28/11/2003

Opposition parties dismiss Labour's 'Big Conversation'

The Opposition parties have slammed the government's 'Big Conversation' campaign, launched today, as a "very public admission of failure".

Prime Minister Tony Blair launched the campaign during a speech at Newport, south Wales, where he called for an "honest, serious debate about the future".

Labour also published a 77-page dossier on the big issues facing the country which, it said, was designed to open up government to voters in the biggest consultation of its type.

However, speaking in response to the launch, Co-chairman of the Conservative Party, Dr Liam Fox MP, said: “Tony Blair seems to want to be anywhere but Parliament at the present time, which is understandable as he is being beaten up by Michael Howard and set upon by his own backbenchers.

“Voters don’t want a conversation with Tony Blair they want an explanation from him – they want to know why their taxes have gone up and why they have not had the delivery on health, education, pensions or transport that they were promised.

§ REQUIRED WORK:
A. In the article on Labour's "Big Conversation" campaign, copy word for word the stretch from "Labour also published" through "they were promised.".
B. Continue the article on the opposition's response to Labour's "Big Conversation" from the point where it stops.

§ EXTRACTED MATERIAL:
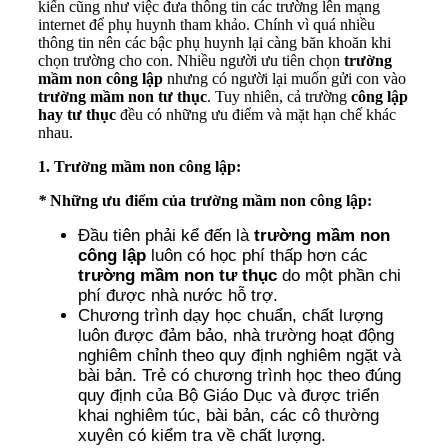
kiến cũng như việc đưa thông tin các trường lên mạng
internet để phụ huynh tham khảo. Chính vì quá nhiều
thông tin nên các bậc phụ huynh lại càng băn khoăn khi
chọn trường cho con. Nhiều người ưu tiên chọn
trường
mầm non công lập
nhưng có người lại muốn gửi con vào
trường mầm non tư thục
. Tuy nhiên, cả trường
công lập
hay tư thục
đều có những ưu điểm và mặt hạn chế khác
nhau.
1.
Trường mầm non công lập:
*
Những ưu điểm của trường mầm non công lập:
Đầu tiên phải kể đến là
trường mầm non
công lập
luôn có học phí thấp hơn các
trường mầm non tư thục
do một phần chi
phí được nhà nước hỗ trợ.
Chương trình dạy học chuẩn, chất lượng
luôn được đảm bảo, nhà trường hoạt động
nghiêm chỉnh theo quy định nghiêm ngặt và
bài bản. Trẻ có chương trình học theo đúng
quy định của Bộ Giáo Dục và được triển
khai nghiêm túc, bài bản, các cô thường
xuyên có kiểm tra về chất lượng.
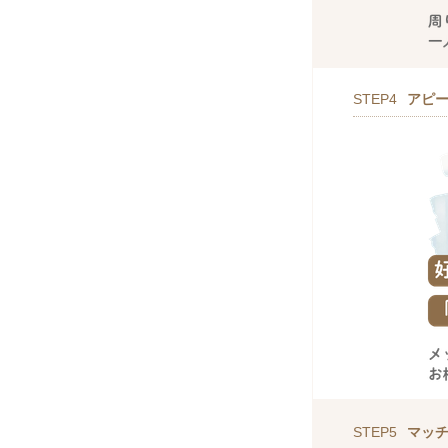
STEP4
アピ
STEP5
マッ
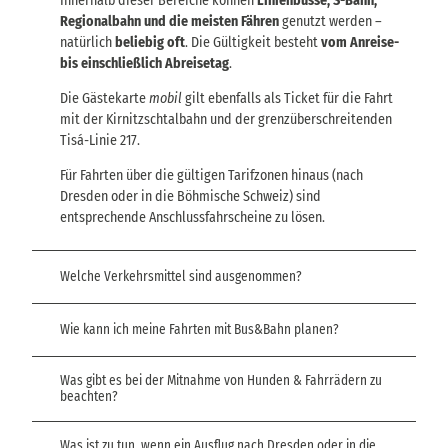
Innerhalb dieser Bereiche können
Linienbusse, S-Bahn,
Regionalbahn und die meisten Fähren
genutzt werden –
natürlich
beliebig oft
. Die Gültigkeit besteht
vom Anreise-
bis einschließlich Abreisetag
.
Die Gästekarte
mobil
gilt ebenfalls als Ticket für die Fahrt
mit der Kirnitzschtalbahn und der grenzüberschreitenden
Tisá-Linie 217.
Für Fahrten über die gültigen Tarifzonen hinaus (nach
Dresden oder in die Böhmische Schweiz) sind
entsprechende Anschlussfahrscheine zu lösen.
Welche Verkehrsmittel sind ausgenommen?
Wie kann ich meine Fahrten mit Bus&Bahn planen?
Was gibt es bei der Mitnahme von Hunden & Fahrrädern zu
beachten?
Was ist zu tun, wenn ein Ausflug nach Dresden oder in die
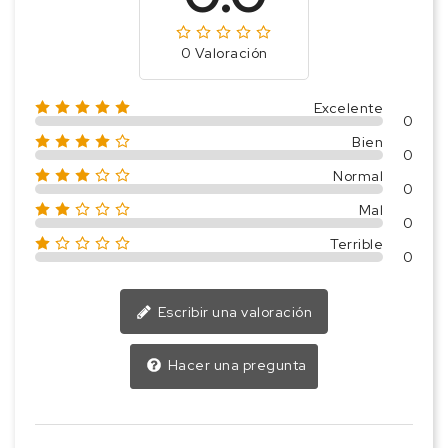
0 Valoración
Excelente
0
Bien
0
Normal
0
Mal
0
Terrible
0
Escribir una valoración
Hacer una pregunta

§ RESULTS BY TASK:
A.
Labour also published a 77-page dossier on the big issues facing the country which, it said, was designed to open up government to voters in the biggest consultation of its type.

However, speaking in response to the launch, Co-chairman of the Conservative Party, Dr Liam Fox MP, said: “Tony Blair seems to want to be anywhere but Parliament at the present time, which is understandable as he is being beaten up by Michael Howard and set upon by his own backbenchers.

“Voters don’t want a conversation with Tony Blair they want an explanation from him – they want to know why their taxes have gone up and why they have not had the delivery on health, education, pensions or transport that they were promised.

B.
“This is another example of the government trying to detract attention from their failures. This kind of spin and gimmick will not fool the voters any longer. The Prime Minister having been in government for six-and-a-half years has no solutions and does not even know what the problems are."

The Lib Dems were also dismissive of the plan, with Liberal Democrat Party Chair, Matthew Taylor, saying that the public's response to the campaign would have no impact whatsoever on government policy – irrespective of the scale of dissent.

He said: "Labour have been ignoring people for years now. This simply makes it official. Email your views, but everyone knows that from foundation hospitals to war in Iraq and tuition fees, Labour doesn’t listen.

"Tony Blair has already said there’s no reverse gear, so how can he respond to what he hears?"